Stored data

⟨

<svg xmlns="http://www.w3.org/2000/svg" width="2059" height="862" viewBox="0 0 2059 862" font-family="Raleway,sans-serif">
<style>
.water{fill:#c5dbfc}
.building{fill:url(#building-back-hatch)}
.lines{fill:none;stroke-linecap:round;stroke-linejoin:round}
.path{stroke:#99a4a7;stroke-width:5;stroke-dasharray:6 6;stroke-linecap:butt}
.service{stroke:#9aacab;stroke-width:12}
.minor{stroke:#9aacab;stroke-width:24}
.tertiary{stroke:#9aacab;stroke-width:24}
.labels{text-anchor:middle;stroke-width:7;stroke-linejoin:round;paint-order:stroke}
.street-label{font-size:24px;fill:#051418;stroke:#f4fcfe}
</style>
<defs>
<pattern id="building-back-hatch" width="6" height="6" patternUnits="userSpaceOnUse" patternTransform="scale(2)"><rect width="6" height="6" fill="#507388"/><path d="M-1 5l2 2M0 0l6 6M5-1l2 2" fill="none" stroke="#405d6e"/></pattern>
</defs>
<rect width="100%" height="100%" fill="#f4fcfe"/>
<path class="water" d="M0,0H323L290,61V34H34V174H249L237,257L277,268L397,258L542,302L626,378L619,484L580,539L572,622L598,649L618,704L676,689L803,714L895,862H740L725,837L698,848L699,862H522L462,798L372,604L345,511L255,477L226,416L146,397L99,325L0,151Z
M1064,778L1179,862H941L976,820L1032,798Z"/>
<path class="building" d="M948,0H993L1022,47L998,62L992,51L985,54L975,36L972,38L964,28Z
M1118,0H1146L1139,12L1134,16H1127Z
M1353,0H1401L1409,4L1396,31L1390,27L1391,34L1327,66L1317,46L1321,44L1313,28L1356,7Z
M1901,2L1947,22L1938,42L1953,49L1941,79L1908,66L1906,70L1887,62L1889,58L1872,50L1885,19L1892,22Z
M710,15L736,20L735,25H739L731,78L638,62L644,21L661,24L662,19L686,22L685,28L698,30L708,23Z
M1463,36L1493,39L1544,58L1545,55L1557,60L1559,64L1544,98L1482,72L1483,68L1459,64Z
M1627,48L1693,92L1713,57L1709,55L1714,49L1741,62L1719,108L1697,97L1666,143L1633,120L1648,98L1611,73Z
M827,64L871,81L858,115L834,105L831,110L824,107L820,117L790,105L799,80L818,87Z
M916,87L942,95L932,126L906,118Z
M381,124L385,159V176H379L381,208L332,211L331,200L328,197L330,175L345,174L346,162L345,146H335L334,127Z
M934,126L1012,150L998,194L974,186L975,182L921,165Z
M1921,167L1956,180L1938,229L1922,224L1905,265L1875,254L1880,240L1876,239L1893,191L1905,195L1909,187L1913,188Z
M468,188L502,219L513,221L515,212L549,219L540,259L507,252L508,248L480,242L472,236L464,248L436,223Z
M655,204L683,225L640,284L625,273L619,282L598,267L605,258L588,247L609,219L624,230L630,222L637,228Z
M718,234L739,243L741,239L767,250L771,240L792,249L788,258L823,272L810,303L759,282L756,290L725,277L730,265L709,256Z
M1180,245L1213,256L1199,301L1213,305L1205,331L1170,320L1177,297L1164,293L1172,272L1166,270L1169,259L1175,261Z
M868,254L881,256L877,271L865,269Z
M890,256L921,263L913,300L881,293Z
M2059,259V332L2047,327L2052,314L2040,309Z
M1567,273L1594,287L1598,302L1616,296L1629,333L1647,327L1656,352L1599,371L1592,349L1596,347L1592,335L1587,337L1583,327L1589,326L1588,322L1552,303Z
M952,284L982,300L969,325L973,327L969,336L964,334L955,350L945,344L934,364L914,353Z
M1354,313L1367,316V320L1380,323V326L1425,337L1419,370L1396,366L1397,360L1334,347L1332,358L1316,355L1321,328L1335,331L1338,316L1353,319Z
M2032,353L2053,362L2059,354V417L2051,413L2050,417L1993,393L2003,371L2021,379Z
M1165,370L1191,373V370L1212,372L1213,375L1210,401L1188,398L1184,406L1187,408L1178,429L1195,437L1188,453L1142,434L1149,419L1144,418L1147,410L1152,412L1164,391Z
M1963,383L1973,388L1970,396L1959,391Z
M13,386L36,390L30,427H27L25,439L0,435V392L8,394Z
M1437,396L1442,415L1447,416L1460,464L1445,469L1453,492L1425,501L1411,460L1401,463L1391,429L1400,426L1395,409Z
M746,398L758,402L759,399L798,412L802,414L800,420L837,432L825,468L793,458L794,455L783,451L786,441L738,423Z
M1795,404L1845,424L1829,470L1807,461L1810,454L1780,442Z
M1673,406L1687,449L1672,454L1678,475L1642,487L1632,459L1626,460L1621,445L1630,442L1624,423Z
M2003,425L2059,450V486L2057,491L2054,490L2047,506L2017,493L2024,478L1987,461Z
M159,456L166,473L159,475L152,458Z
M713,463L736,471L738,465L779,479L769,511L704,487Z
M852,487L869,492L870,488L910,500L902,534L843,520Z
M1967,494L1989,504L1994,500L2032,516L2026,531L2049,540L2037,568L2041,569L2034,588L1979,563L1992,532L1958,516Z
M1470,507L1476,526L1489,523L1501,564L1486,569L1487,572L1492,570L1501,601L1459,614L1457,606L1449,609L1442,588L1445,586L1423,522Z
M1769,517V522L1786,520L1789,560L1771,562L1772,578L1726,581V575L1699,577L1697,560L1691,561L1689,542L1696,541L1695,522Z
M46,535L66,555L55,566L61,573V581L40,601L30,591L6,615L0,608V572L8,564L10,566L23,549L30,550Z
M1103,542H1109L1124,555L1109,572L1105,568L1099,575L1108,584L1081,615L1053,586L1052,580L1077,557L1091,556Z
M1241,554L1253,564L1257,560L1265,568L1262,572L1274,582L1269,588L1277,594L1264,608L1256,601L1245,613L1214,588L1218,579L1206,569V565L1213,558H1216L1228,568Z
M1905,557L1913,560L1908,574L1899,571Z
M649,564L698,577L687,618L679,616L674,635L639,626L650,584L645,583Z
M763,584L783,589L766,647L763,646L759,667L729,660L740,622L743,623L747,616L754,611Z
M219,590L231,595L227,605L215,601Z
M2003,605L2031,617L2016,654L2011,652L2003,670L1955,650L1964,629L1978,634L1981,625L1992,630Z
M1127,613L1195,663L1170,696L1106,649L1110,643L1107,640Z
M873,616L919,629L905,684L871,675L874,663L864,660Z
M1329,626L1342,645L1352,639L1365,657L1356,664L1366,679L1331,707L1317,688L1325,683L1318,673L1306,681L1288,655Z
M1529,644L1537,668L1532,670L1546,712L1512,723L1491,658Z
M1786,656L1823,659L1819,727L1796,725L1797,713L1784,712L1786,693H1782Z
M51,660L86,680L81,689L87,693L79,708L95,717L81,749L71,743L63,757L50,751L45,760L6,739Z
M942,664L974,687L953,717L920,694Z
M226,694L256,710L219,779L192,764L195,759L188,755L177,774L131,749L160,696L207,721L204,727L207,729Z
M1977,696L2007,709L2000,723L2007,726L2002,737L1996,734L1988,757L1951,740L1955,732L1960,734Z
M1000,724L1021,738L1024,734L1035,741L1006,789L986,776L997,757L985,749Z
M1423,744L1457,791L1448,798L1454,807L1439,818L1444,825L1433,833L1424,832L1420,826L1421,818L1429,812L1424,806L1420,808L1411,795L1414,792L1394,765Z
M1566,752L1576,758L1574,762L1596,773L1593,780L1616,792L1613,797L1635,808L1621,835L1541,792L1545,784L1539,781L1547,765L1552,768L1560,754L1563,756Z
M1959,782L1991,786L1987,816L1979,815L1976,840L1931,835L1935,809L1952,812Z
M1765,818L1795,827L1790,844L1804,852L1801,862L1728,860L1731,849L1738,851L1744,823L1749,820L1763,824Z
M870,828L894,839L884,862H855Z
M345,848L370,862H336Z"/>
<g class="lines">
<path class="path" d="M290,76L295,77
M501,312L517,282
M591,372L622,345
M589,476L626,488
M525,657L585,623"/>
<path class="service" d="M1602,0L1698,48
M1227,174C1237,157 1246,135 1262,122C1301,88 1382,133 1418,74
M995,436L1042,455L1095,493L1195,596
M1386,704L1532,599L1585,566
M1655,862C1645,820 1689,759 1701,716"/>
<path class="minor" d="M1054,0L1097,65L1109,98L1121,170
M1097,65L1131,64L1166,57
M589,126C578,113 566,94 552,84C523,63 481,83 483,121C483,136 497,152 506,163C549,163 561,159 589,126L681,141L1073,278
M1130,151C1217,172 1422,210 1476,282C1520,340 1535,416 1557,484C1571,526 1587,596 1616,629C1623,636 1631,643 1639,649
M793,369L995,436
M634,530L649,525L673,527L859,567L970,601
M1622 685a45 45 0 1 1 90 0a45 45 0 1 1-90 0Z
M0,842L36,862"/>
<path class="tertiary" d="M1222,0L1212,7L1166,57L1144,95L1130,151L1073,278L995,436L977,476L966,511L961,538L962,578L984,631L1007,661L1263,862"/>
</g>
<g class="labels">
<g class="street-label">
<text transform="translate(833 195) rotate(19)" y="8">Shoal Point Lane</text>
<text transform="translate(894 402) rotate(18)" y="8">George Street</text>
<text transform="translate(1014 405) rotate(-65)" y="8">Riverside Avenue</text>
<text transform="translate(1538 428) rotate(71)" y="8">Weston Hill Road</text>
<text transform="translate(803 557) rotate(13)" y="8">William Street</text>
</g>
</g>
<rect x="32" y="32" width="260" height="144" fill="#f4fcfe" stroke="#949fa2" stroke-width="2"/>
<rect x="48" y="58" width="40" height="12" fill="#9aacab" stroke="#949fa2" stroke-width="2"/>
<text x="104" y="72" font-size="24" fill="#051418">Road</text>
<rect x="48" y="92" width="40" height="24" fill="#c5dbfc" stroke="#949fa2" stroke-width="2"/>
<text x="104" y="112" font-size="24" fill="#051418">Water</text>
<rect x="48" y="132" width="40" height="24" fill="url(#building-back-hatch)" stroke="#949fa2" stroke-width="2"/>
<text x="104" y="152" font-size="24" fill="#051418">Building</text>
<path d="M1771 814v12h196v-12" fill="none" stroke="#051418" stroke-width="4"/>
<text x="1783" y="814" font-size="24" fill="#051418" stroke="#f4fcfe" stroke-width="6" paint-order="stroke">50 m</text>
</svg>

⟩

## Task brief
Among the records above, find each line containing the string "linecap" and copy it.

## Answer to this task
.lines{fill:none;stroke-linecap:round;stroke-linejoin:round}
.path{stroke:#99a4a7;stroke-width:5;stroke-dasharray:6 6;stroke-linecap:butt}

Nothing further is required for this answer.